- _Selected excerpt_:
____
Yet the economy kept deteriorating, and so in spring 2009, the Obama administration quickly pushed through its own $780 billion stimulus program (using tax cuts and spending), and – along with the Fed – stepped in to guarantee trillions more of bank and mutual fund deposits.
By late that spring, the federal government (and thus American taxpayers) had assumed potential liability for nearly thirteen trillion dollars – $13,000,000,000,000 – or roughly equal to the nation’s entire Gross Domestic Product. There was no certainty of success (or of repayment), nor clear exit from its role.
How had such a monumental commitment happened? How had The American government – and in particular, America’s president – become so powerful and so directly responsible for the nation’s economy? And how ought we now to judge what he did?
The Constitution makes clear that America’s Founders never imagined presidents having chief responsibility for rescuing the nation from economic collapse, let alone the ongoing challenge of orchestrating economic growth and prosperity. Indeed, for the first 150 years of America’s history, US presidents exercised almost no direct oversight of the economy, and the federal government’s spending as a share of GDP was quite small – roughly 1 - 2% of GDP in 1800, barely 3 - 4% as late as 1900.
Last year, total government spending – federal, state, and local – was 40% of GDP. Much, in other words, has changed. But how and why?
Consider this: by 1900, the US had become the world’s largest economy. Yet, in terms of the White House’s responsibilities for that enormous economy, little had changed in the century since George Washington was president and America’s capital was New York City. By Constitutional design, there was no presidential mandate for economic management, nor the tools to play such a role.
There was, moreover, no concept of GDP, no coherent theory of growth, no unified federal budget, no Federal Reserve to shape monetary policy, no Internal Revenue Service (nor income tax), no Social Security, no Medicare, no unemployment insurance, no anti-poverty programs (in 1900 the Roman Catholic church delivered more social services than any local, state, or federal agency), and no Pentagon – the US military was insignificant and vastly underfunded compared to Britain’s, France’s, Germany’s, Russia’s, even Japan’s.
A half century later – by the end of the Great Depression and World War II – all that had changed. After Franklin Roosevelt, all presidents – liberal and conservative, Democrat and Republican – have been required by law to present Congress with annual budgets underpinned by macroeconomic projections and policies meant to use coordinated fiscal, monetary, credit, trade, and regulatory powers to foster economic growth, maximize employment, prevent inflation and recession, strengthen America’s position in the world economy, and improve the income and security of the American people.
Today, the president’s role as our “Economist-in-Chief” is so well established that polls for the last half-century have consistently shown that voters now simply assume economic leadership – along with guaranteeing national security – is the most important duty of the White House.
But how did such an extraordinary change, without a single constitutional amendment, come about – and how have complex ideas, ideology, interests, and alliances shaped that search for growth?
That’s the subject of this course.
We’ll examine how the concept of economic “growth” and presidents’ (hence government’s) role in it have evolved since Roosevelt. We’ll see how “growth” has come to be defined and quantified, how it serves as the principal metric of how well the country is doing, and how it acts as both the engine that provides our well-being and as the yardstick by which we judge presidents, their parties, and their economic policies.
More important, we’ll probe the political decisions, alliances, and goals behind those policies. How were they made? Who helped presidents make them? If there have been periods when particular sorts of policies were favored, why and what factors determined them – and why were they challenged or replaced by later presidents?
____
- _Data to examine_:
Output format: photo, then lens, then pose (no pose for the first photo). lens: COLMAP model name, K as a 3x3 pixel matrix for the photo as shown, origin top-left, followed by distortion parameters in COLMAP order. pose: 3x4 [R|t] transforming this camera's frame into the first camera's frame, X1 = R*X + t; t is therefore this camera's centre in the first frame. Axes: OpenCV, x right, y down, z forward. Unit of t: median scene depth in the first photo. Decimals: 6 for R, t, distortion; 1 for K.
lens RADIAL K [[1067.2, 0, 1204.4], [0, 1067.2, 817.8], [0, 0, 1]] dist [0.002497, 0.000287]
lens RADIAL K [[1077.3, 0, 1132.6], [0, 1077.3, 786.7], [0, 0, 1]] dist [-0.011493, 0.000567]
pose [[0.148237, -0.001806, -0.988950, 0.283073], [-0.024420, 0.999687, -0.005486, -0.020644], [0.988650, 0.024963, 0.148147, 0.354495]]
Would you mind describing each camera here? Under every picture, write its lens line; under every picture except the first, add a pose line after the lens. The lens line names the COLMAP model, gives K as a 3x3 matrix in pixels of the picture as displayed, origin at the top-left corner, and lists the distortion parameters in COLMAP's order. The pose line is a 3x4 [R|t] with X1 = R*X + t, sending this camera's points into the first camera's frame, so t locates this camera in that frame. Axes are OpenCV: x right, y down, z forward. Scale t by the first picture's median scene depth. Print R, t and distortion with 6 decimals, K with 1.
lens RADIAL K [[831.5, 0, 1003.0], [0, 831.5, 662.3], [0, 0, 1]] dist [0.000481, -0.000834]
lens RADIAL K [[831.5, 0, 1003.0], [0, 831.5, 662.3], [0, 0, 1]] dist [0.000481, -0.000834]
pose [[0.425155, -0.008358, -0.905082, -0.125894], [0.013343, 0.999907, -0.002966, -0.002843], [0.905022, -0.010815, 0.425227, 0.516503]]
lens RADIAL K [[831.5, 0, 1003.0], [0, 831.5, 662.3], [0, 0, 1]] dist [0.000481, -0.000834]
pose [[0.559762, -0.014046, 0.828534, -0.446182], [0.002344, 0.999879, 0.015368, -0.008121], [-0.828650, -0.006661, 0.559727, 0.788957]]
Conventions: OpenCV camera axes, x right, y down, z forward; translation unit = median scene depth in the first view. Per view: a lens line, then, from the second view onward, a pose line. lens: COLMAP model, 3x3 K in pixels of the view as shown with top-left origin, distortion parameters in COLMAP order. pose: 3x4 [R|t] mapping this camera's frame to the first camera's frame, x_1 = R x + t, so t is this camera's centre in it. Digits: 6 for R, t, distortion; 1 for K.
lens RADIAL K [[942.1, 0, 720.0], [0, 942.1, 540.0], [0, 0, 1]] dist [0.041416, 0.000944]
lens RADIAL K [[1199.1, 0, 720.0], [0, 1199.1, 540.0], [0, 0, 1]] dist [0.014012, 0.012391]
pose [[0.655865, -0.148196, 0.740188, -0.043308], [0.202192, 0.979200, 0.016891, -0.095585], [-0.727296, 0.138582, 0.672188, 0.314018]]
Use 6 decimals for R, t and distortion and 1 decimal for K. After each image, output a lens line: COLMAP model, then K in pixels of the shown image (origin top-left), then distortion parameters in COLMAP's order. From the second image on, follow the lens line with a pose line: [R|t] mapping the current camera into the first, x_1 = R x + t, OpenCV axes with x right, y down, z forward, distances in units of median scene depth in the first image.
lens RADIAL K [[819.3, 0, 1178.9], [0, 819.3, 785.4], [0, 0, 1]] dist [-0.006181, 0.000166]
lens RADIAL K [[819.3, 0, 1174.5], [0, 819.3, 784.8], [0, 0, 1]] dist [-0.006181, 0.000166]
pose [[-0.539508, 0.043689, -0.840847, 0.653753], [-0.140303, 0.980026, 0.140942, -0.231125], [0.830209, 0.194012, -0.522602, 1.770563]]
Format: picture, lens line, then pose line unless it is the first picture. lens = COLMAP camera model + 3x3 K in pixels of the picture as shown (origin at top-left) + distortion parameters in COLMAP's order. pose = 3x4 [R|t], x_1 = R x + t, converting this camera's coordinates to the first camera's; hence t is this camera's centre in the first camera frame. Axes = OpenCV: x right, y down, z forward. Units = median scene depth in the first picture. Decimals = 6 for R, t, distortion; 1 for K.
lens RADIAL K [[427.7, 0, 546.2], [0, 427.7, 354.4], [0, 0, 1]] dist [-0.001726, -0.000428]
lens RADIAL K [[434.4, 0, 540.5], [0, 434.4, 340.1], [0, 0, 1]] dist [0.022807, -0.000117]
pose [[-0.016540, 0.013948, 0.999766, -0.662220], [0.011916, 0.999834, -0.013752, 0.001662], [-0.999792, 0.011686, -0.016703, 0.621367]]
____
- _Exercise requirements_:
a. Turn the paragraph of the text on presidents and the economy that begins "There was, moreover, no concept of GDP" into a short list, keeping its main facts.
b. Reproduce everything from "Today, the president’s" down to "search for growth?" in the text on presidents and the economy, word for word.

- _Answers for this exercise_:
a.
- No concept of GDP
- No coherent theory of growth
- No unified federal budget
- No Federal Reserve to shape monetary policy
- No Internal Revenue Service or income tax
- No Social Security, Medicare, or unemployment insurance
- No anti-poverty programs (in 1900 the Roman Catholic church delivered more social services than any local, state, or federal agency)
- No Pentagon: the US military was insignificant and vastly underfunded compared to those of Britain, France, Germany, Russia, and even Japan

b.
Today, the president’s role as our “Economist-in-Chief” is so well established that polls for the last half-century have consistently shown that voters now simply assume economic leadership – along with guaranteeing national security – is the most important duty of the White House.
But how did such an extraordinary change, without a single constitutional amendment, come about – and how have complex ideas, ideology, interests, and alliances shaped that search for growth?